Code Contracts and Assertions

Assertions to check logic should always be true

Assertions are used not to perform testing of input parameters, but to verify that program flow is corect -- i.e., that you can make certain assumptions about your code at a certain point in time. In other words: a test done with Debug.Assert should always assume that the value tested is true.

Debug.Assert only executes in DEBUG builds; it is filtered out of RELEASE builds. It must be considered a debugging tool in addition to unit testing and not as a replacement of code contracts or input validation methods.

For instance, this is a good assertion:

var systemData = RetrieveSystemConfiguration();
Debug.Assert(systemData != null);

Here assert is a good choice because we can assume that RetrieveSystemConfiguration() will return a valid value and will never return null.
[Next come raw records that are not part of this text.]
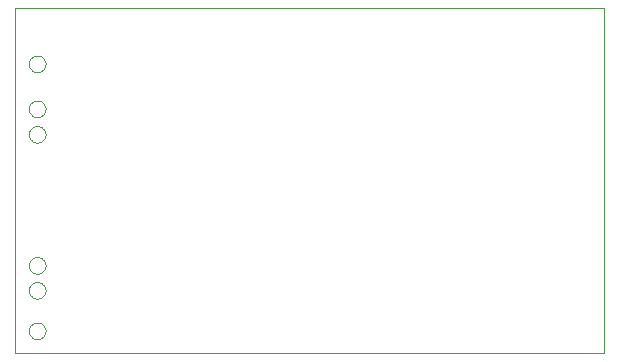
<source format=gko>
G75*
%MOIN*%
%OFA0B0*%
%FSLAX24Y24*%
%IPPOS*%
%LPD*%
%AMOC8*
5,1,8,0,0,1.08239X$1,22.5*
%
%ADD10C,0.0000*%
D10*
X000260Y000270D02*
X000260Y011770D01*
X019910Y011770D01*
X019910Y000270D01*
X000260Y000270D01*
X000734Y001020D02*
X000736Y001053D01*
X000742Y001085D01*
X000751Y001116D01*
X000764Y001146D01*
X000781Y001174D01*
X000801Y001200D01*
X000824Y001224D01*
X000849Y001244D01*
X000877Y001262D01*
X000906Y001276D01*
X000937Y001286D01*
X000969Y001293D01*
X001002Y001296D01*
X001035Y001295D01*
X001067Y001290D01*
X001098Y001281D01*
X001129Y001269D01*
X001157Y001253D01*
X001184Y001234D01*
X001208Y001212D01*
X001229Y001187D01*
X001248Y001160D01*
X001263Y001131D01*
X001274Y001101D01*
X001282Y001069D01*
X001286Y001036D01*
X001286Y001004D01*
X001282Y000971D01*
X001274Y000939D01*
X001263Y000909D01*
X001248Y000880D01*
X001229Y000853D01*
X001208Y000828D01*
X001184Y000806D01*
X001157Y000787D01*
X001129Y000771D01*
X001098Y000759D01*
X001067Y000750D01*
X001035Y000745D01*
X001002Y000744D01*
X000969Y000747D01*
X000937Y000754D01*
X000906Y000764D01*
X000877Y000778D01*
X000849Y000796D01*
X000824Y000816D01*
X000801Y000840D01*
X000781Y000866D01*
X000764Y000894D01*
X000751Y000924D01*
X000742Y000955D01*
X000736Y000987D01*
X000734Y001020D01*
X000734Y002370D02*
X000736Y002403D01*
X000742Y002435D01*
X000751Y002466D01*
X000764Y002496D01*
X000781Y002524D01*
X000801Y002550D01*
X000824Y002574D01*
X000849Y002594D01*
X000877Y002612D01*
X000906Y002626D01*
X000937Y002636D01*
X000969Y002643D01*
X001002Y002646D01*
X001035Y002645D01*
X001067Y002640D01*
X001098Y002631D01*
X001129Y002619D01*
X001157Y002603D01*
X001184Y002584D01*
X001208Y002562D01*
X001229Y002537D01*
X001248Y002510D01*
X001263Y002481D01*
X001274Y002451D01*
X001282Y002419D01*
X001286Y002386D01*
X001286Y002354D01*
X001282Y002321D01*
X001274Y002289D01*
X001263Y002259D01*
X001248Y002230D01*
X001229Y002203D01*
X001208Y002178D01*
X001184Y002156D01*
X001157Y002137D01*
X001129Y002121D01*
X001098Y002109D01*
X001067Y002100D01*
X001035Y002095D01*
X001002Y002094D01*
X000969Y002097D01*
X000937Y002104D01*
X000906Y002114D01*
X000877Y002128D01*
X000849Y002146D01*
X000824Y002166D01*
X000801Y002190D01*
X000781Y002216D01*
X000764Y002244D01*
X000751Y002274D01*
X000742Y002305D01*
X000736Y002337D01*
X000734Y002370D01*
X000734Y003200D02*
X000736Y003233D01*
X000742Y003265D01*
X000751Y003296D01*
X000764Y003326D01*
X000781Y003354D01*
X000801Y003380D01*
X000824Y003404D01*
X000849Y003424D01*
X000877Y003442D01*
X000906Y003456D01*
X000937Y003466D01*
X000969Y003473D01*
X001002Y003476D01*
X001035Y003475D01*
X001067Y003470D01*
X001098Y003461D01*
X001129Y003449D01*
X001157Y003433D01*
X001184Y003414D01*
X001208Y003392D01*
X001229Y003367D01*
X001248Y003340D01*
X001263Y003311D01*
X001274Y003281D01*
X001282Y003249D01*
X001286Y003216D01*
X001286Y003184D01*
X001282Y003151D01*
X001274Y003119D01*
X001263Y003089D01*
X001248Y003060D01*
X001229Y003033D01*
X001208Y003008D01*
X001184Y002986D01*
X001157Y002967D01*
X001129Y002951D01*
X001098Y002939D01*
X001067Y002930D01*
X001035Y002925D01*
X001002Y002924D01*
X000969Y002927D01*
X000937Y002934D01*
X000906Y002944D01*
X000877Y002958D01*
X000849Y002976D01*
X000824Y002996D01*
X000801Y003020D01*
X000781Y003046D01*
X000764Y003074D01*
X000751Y003104D01*
X000742Y003135D01*
X000736Y003167D01*
X000734Y003200D01*
X000734Y007570D02*
X000736Y007603D01*
X000742Y007635D01*
X000751Y007666D01*
X000764Y007696D01*
X000781Y007724D01*
X000801Y007750D01*
X000824Y007774D01*
X000849Y007794D01*
X000877Y007812D01*
X000906Y007826D01*
X000937Y007836D01*
X000969Y007843D01*
X001002Y007846D01*
X001035Y007845D01*
X001067Y007840D01*
X001098Y007831D01*
X001129Y007819D01*
X001157Y007803D01*
X001184Y007784D01*
X001208Y007762D01*
X001229Y007737D01*
X001248Y007710D01*
X001263Y007681D01*
X001274Y007651D01*
X001282Y007619D01*
X001286Y007586D01*
X001286Y007554D01*
X001282Y007521D01*
X001274Y007489D01*
X001263Y007459D01*
X001248Y007430D01*
X001229Y007403D01*
X001208Y007378D01*
X001184Y007356D01*
X001157Y007337D01*
X001129Y007321D01*
X001098Y007309D01*
X001067Y007300D01*
X001035Y007295D01*
X001002Y007294D01*
X000969Y007297D01*
X000937Y007304D01*
X000906Y007314D01*
X000877Y007328D01*
X000849Y007346D01*
X000824Y007366D01*
X000801Y007390D01*
X000781Y007416D01*
X000764Y007444D01*
X000751Y007474D01*
X000742Y007505D01*
X000736Y007537D01*
X000734Y007570D01*
X000734Y008420D02*
X000736Y008453D01*
X000742Y008485D01*
X000751Y008516D01*
X000764Y008546D01*
X000781Y008574D01*
X000801Y008600D01*
X000824Y008624D01*
X000849Y008644D01*
X000877Y008662D01*
X000906Y008676D01*
X000937Y008686D01*
X000969Y008693D01*
X001002Y008696D01*
X001035Y008695D01*
X001067Y008690D01*
X001098Y008681D01*
X001129Y008669D01*
X001157Y008653D01*
X001184Y008634D01*
X001208Y008612D01*
X001229Y008587D01*
X001248Y008560D01*
X001263Y008531D01*
X001274Y008501D01*
X001282Y008469D01*
X001286Y008436D01*
X001286Y008404D01*
X001282Y008371D01*
X001274Y008339D01*
X001263Y008309D01*
X001248Y008280D01*
X001229Y008253D01*
X001208Y008228D01*
X001184Y008206D01*
X001157Y008187D01*
X001129Y008171D01*
X001098Y008159D01*
X001067Y008150D01*
X001035Y008145D01*
X001002Y008144D01*
X000969Y008147D01*
X000937Y008154D01*
X000906Y008164D01*
X000877Y008178D01*
X000849Y008196D01*
X000824Y008216D01*
X000801Y008240D01*
X000781Y008266D01*
X000764Y008294D01*
X000751Y008324D01*
X000742Y008355D01*
X000736Y008387D01*
X000734Y008420D01*
X000734Y009920D02*
X000736Y009953D01*
X000742Y009985D01*
X000751Y010016D01*
X000764Y010046D01*
X000781Y010074D01*
X000801Y010100D01*
X000824Y010124D01*
X000849Y010144D01*
X000877Y010162D01*
X000906Y010176D01*
X000937Y010186D01*
X000969Y010193D01*
X001002Y010196D01*
X001035Y010195D01*
X001067Y010190D01*
X001098Y010181D01*
X001129Y010169D01*
X001157Y010153D01*
X001184Y010134D01*
X001208Y010112D01*
X001229Y010087D01*
X001248Y010060D01*
X001263Y010031D01*
X001274Y010001D01*
X001282Y009969D01*
X001286Y009936D01*
X001286Y009904D01*
X001282Y009871D01*
X001274Y009839D01*
X001263Y009809D01*
X001248Y009780D01*
X001229Y009753D01*
X001208Y009728D01*
X001184Y009706D01*
X001157Y009687D01*
X001129Y009671D01*
X001098Y009659D01*
X001067Y009650D01*
X001035Y009645D01*
X001002Y009644D01*
X000969Y009647D01*
X000937Y009654D01*
X000906Y009664D01*
X000877Y009678D01*
X000849Y009696D01*
X000824Y009716D01*
X000801Y009740D01*
X000781Y009766D01*
X000764Y009794D01*
X000751Y009824D01*
X000742Y009855D01*
X000736Y009887D01*
X000734Y009920D01*
M02*

</source>
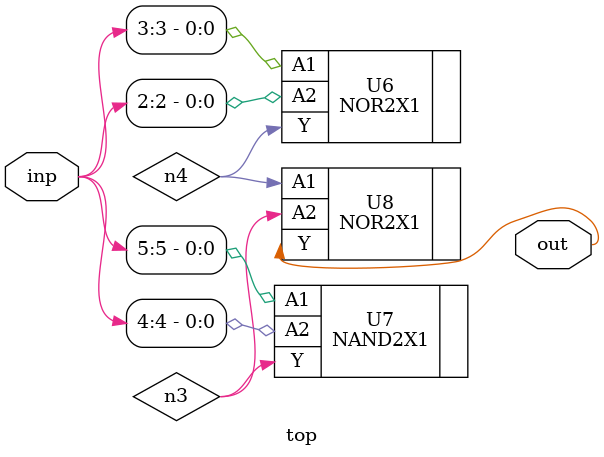
<source format=sv>


module top ( inp, out );
  input [5:0] inp;
  output out;
  wire   n3, n4;

  NOR2X1 U6 ( .A1(inp[3]), .A2(inp[2]), .Y(n4) );
  NAND2X1 U7 ( .A1(inp[5]), .A2(inp[4]), .Y(n3) );
  NOR2X1 U8 ( .A1(n4), .A2(n3), .Y(out) );
endmodule


</source>
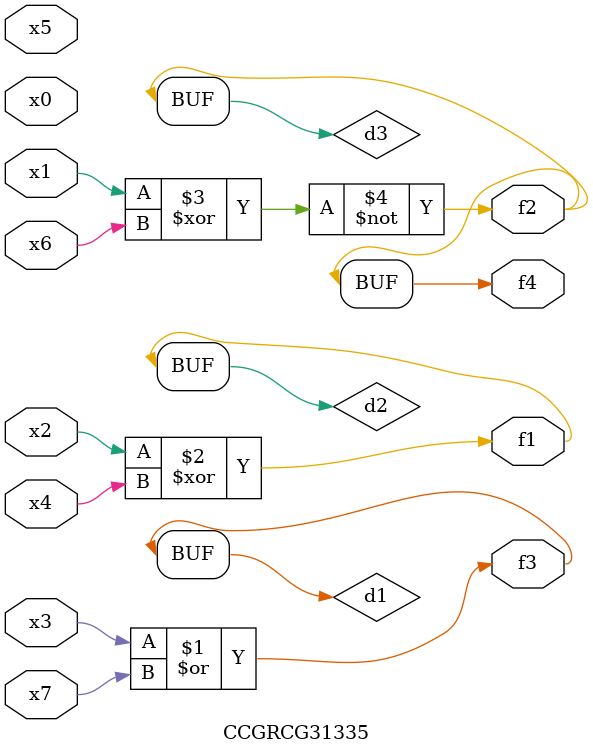
<source format=v>
module CCGRCG31335(
	input x0, x1, x2, x3, x4, x5, x6, x7,
	output f1, f2, f3, f4
);

	wire d1, d2, d3;

	or (d1, x3, x7);
	xor (d2, x2, x4);
	xnor (d3, x1, x6);
	assign f1 = d2;
	assign f2 = d3;
	assign f3 = d1;
	assign f4 = d3;
endmodule

</source>
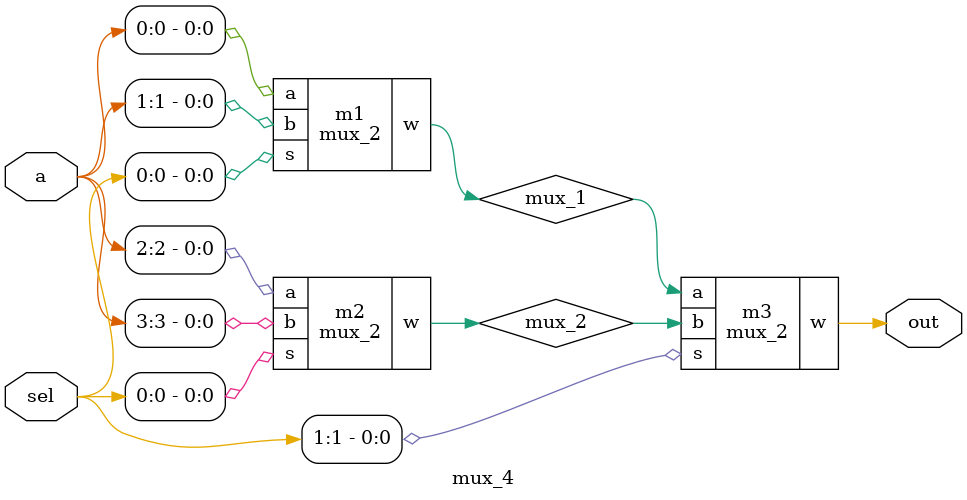
<source format=v>
`timescale 1ns / 1ps
module mux_2(
    input a,
    input b,
    input s,
    output w
    );
	 
	 assign w =
		(s == 0) ? a:
		(s == 1) ? b: 1'bx;
	
endmodule

module mux_4(a, sel, out);
	input [3:0] a;
	input [1:0] sel;
	output out;
	
	wire mux[2:0];

	mux_2 m1(a[0], a[1], sel[0], mux_1),
			m2(a[2], a[3], sel[0], mux_2),
			m3(mux_1, mux_2, sel[1], out);

endmodule

</source>
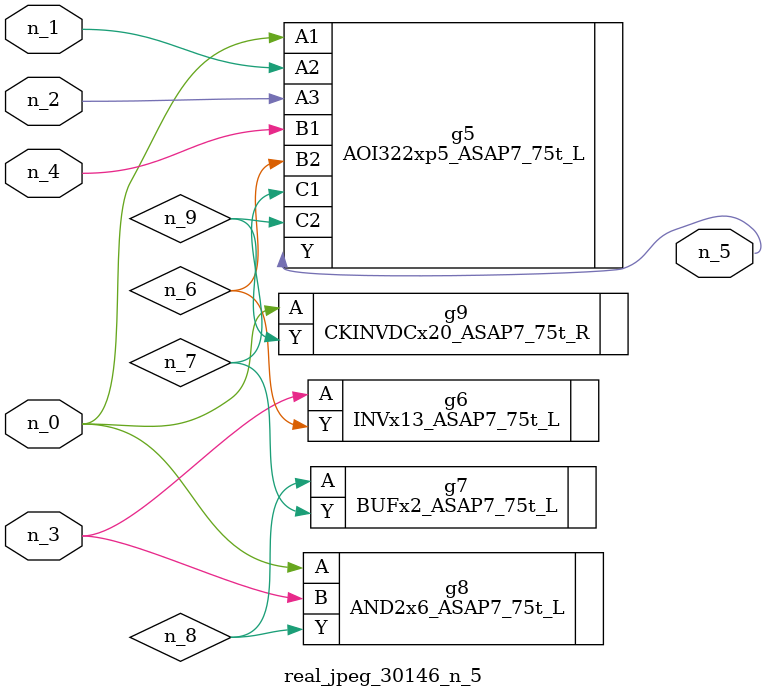
<source format=v>
module real_jpeg_30146_n_5 (n_4, n_0, n_1, n_2, n_3, n_5);

input n_4;
input n_0;
input n_1;
input n_2;
input n_3;

output n_5;

wire n_8;
wire n_6;
wire n_7;
wire n_9;

AOI322xp5_ASAP7_75t_L g5 ( 
.A1(n_0),
.A2(n_1),
.A3(n_2),
.B1(n_4),
.B2(n_6),
.C1(n_7),
.C2(n_9),
.Y(n_5)
);

AND2x6_ASAP7_75t_L g8 ( 
.A(n_0),
.B(n_3),
.Y(n_8)
);

CKINVDCx20_ASAP7_75t_R g9 ( 
.A(n_0),
.Y(n_9)
);

INVx13_ASAP7_75t_L g6 ( 
.A(n_3),
.Y(n_6)
);

BUFx2_ASAP7_75t_L g7 ( 
.A(n_8),
.Y(n_7)
);


endmodule
</source>
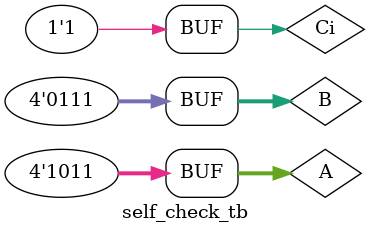
<source format=v>
module self_check_tb ();
reg Ci; 
reg [3:0] A, B;

wire Co, PG, GG; 
wire [3:0] S;
CLA4 dut(A, B, Ci, S, Co, PG, GG);

initial begin
A = 4'b1111; B = 4'b1111; Ci = 1'b1; #10;
if (S !== 4'b1111 || Co !== 1'b1 || PG !== 1'b0 || GG !== 1'b1) $display("1111 + 1111 + 1 -> failed.");
else $display("1111 + 1111 + 1 -> success.");

A = 4'b1111; B = 4'b0000; Ci = 1'b1; #10;
if (S !== 4'b0000 || Co !== 1'b1 || PG !== 1'b1 || GG !== 1'b0) $display("1111 + 0000 + 1 -> failed.");
else $display("1111 + 0000 + 1 -> success.");

A = 4'b0110; B = 4'b0111; Ci = 1'b0; #10;
if (S !== 4'b1101 || Co !== 1'b0 || PG !== 1'b0 || GG !== 1'b0) $display("0110 + 0111 + 0 -> failed.");
else $display("0110 + 0111 + 0 -> success.");

A = 4'b1011; B = 4'b0111; Ci = 1'b1; #10;
if (S !== 4'b0011 || Co !== 1'b1 || PG !== 1'b0 || GG !== 1'b1) $display("1011 + 0111 + 1 -> failed.");
else $display("1011 + 0111 + 1 -> success.");

end
endmodule

</source>
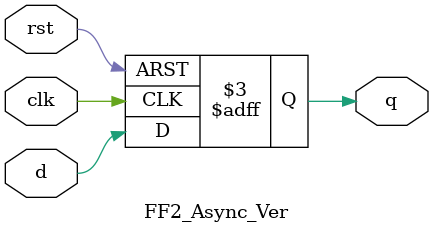
<source format=v>
module FF2_Async_Ver(q,d,clk,rst);//模仿講義寫法D-FF
output q;
input d,clk,rst;
reg q;

always @(negedge clk or negedge rst)//negative edge trigger, active low asynchronous reset
    if(!rst)
        q<=0;
    else
        q<=d;
endmodule
</source>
Here is another good example:

UserData user = RetrieveUserData();
Debug.Assert(user != null);
Debug.Assert(user.Age > 0);
int year = DateTime.Today.Year - user.Age;

First, we may assume that RetrieveUserData() will return a valid value. Then, before using the Age property, we verify the assumption (which should always be true) that the age of the user is strictly positive.

This is a bad example of assert:

string input = Console.ReadLine();
int age = Convert.ToInt32(input);
Debug.Assert(age > 16);
Console.WriteLine("Great, you are over 16");

Assert is not for input validation because it is incorrect to assume that this assertion will always be true. You must use input validation methods for that. In the case above, you should also verify that the input value is a number in the first place.